Вечером мать принялась капризничать, отказываться от творога. Олесь, досадуя, в сотый раз прочитал лекцию о пользе правильного питания. Потом за кормлением слушал небылицы из ее дневного сна. Уложив всех спать, и оставив горящим ночник, он вышел покурить на веранду. Летучие мыши кружили на фоне звездного неба, напоминая ознобом вчерашний визит. Приметы… Мелькнуло в небе ярко. «Что это, самолет? Нет, звезда упала. Не успел…» С первой затяжкой Олесь почувствовал, как страх заползает за пазуху и немеют пальцы рук. Внезапно чудовищная боль сдавила грудь. Олесь услышал свое сердце. Оно стукнулось изнутри о грудину, заторопилось галопом, взбрыкнуло. Олесь успел подумать: «Только не сегодня. Прошу…» Потом погасли звезды.
Было раннее утро, когда сознание вернулось к нему, принеся с собой пустоту и неимоверную усталость.

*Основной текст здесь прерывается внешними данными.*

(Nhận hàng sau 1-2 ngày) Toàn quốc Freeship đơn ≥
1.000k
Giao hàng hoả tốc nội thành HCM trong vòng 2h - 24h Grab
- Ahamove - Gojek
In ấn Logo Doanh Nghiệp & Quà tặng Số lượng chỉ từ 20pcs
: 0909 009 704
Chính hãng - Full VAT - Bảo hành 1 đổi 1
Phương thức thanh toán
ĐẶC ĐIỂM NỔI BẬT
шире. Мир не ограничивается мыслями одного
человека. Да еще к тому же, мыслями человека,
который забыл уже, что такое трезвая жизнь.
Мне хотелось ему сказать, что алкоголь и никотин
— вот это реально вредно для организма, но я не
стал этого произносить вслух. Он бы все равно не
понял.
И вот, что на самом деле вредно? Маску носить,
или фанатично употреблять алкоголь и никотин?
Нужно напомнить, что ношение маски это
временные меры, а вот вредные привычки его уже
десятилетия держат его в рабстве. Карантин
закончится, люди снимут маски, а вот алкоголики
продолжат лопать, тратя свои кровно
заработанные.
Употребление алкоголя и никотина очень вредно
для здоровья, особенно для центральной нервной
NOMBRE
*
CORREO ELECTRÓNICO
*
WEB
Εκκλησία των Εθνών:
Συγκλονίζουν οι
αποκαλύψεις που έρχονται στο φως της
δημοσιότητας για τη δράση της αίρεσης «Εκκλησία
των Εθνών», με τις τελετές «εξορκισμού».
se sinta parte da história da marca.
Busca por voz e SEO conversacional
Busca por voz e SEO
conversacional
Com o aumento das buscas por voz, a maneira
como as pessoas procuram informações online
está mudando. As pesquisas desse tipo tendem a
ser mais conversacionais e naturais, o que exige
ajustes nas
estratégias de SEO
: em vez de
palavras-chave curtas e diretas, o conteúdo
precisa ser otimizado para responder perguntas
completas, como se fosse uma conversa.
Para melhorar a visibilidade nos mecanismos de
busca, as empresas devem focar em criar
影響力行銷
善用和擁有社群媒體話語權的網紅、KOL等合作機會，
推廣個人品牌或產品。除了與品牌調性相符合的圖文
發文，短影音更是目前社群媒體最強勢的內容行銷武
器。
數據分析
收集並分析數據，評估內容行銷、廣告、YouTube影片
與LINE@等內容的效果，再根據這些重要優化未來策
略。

Олесь попытался встать, но вскрикнул от боли. Цепляясь за стену, заполз в комнату к матери. Она еще спала. Отец поднялся, похоже, давно. Сидя на полу, он вязал в узлы простыню, что-то напевая. Олесь придвинулся поближе, и затаил дыхание: отец читал «Отче наш». Правильно, без запинки, нараспев, снова и снова…
— Сколько я пролежал? Нужно, пока могу, напоить кроликов, — подумал он, — потом позвоню врачу.
В домике для родов, посередине аккуратного гнезда из сена, в окружении нежнейшего белого пуха барахталось семеро, еще голых, крольчат. Белянка испуганно жалась в углу, не мигая смотрела на Олеся. Он разлепил ссохшиеся губы и впервые заговорил с крольчихой:
— Спасибо, дорогая… Ты еще нужна мне. И я еще нужен. Обещаю тебе… Никого из них никогда не трону. Поняла? Всех назову… Пусть живут и плодятся. Сколько смогут.
Притаившаяся в ясенях горихвостка, звонко пропела: «Пить… Не-пить… Пить… Не-пить…»
На скошенном лугу еще блестела роса. Мать вышла на крыльцо, щурясь на солнце и прикрывая по привычке глаза ладонью. Каждое утро она ходила на встречу с большим кустом бордовых пионов. Казалось, и куст всегда ждал этого свидания, прихорашивался по утрам. Она посадила его год назад, когда еще хорошо видела. Прислонившись к клеткам, Олесь смотрел издалека, как, готовые вот-вот распуститься, тугие шарики пионов с прожилками пурпурных лепестков шевелятся от легкого июньского ветра и льнут к ее потемневшим, узловатым рукам.